Although it is hard to measure numbers, sources say that a reasonably large number of players lean toward setting no strike date, putting the onus on the owners to reach a settlement or face a public relations backlash.

The Appraisal

The baseball jury is still out on Donald Watkins' finances, but he could be doing Disney a favor if he is successful in getting Disney to lower its sale price on the Angels from $250 million to $200 million. At the latter figure, several other prospective buyers might jump in, including, it is believed, Peter Ueberroth.

Oh, Odalis

Raving about Dodger pitching as he left Dodger Stadium Thursday night after his Colorado Rockies had lost three of four games, Manager Clint Hurdle provided the Angels with something of a dire scouting report for their confrontation with Odalis Perez tonight.

"It's kind of a slow death," Hurdle said, his Rockies having been victimized by Perez's second one-hitter of the year. "It's not like he blows you down like Randy Johnson. He comes at you quietly, and before you know it you have no pulse."

The Real Raul

Borrowing the script from his expletive-laced tirade at Davey Johnson and Kevin Malone, when they were all with the Dodgers four years ago, Toronto's Raul Mondesi blasted his manager, Carlos Tosca, and elevated his position on the trading block after he was benched Tuesday and Wednesday for reporting 10 minutes late to a team meeting.

Tosca, who may only be keeping the managerial seat warm for Oakland A's bench coach Ken Macha, insists that the Blue Jays play by his rules or they don't play.

That was too much for Mondesi, who said, "I play too hard in this game every ... day to have this ... happen to me. Now he try to be like too big. He only have two weeks in the big leagues. He never play professional. Why does he have to be like that with an everyday player for no reason.

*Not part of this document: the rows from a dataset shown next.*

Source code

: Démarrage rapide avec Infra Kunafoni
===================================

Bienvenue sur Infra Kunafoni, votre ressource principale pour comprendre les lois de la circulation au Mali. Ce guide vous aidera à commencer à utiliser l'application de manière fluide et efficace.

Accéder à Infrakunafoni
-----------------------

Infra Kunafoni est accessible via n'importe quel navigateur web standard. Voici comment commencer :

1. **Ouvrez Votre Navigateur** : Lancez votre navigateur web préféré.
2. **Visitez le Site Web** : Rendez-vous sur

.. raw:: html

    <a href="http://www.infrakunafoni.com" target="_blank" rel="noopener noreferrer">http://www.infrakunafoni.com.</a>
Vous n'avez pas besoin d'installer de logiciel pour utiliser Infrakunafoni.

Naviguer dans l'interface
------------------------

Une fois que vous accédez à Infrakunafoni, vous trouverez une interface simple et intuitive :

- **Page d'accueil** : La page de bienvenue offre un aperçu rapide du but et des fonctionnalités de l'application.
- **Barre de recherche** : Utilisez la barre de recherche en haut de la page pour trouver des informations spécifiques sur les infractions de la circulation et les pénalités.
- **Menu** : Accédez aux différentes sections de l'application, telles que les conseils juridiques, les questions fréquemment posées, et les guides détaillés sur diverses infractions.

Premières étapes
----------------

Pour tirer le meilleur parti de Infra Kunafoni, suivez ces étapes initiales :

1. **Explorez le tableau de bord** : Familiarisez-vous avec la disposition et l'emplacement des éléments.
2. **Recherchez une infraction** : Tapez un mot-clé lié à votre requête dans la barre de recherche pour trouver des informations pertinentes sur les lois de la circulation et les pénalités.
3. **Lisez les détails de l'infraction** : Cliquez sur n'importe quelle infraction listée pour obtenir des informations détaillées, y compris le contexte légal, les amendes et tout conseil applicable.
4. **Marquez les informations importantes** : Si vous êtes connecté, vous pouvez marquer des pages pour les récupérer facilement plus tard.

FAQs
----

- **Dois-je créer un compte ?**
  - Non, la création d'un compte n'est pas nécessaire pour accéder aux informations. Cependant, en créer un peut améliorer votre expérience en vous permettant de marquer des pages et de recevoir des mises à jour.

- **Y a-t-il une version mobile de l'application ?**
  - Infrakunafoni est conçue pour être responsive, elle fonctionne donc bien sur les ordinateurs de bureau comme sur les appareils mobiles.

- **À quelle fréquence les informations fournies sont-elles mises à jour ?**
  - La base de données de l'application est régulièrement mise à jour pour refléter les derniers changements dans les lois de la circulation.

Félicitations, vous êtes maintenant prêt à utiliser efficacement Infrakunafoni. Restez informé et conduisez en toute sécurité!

The same ... happened in L.A."

Mondesi began the weekend hitting .221. Pretty ... bad.

Lineup Change?

Interleague play ends today, with attendance up about 16% over the intraleague average, but San Diego Padre General Manager Kevin Towers has a reasonable suggestion that would enable fans to get an even better feel for how the game in the other league is played.

Towers favors a rules change that would reverse the current setup and have the designated hitter employed in interleague games in National League parks but no DH in American League parks.

"That way the fans of each league could really taste a game they're not used to seeing," reasoned Towers.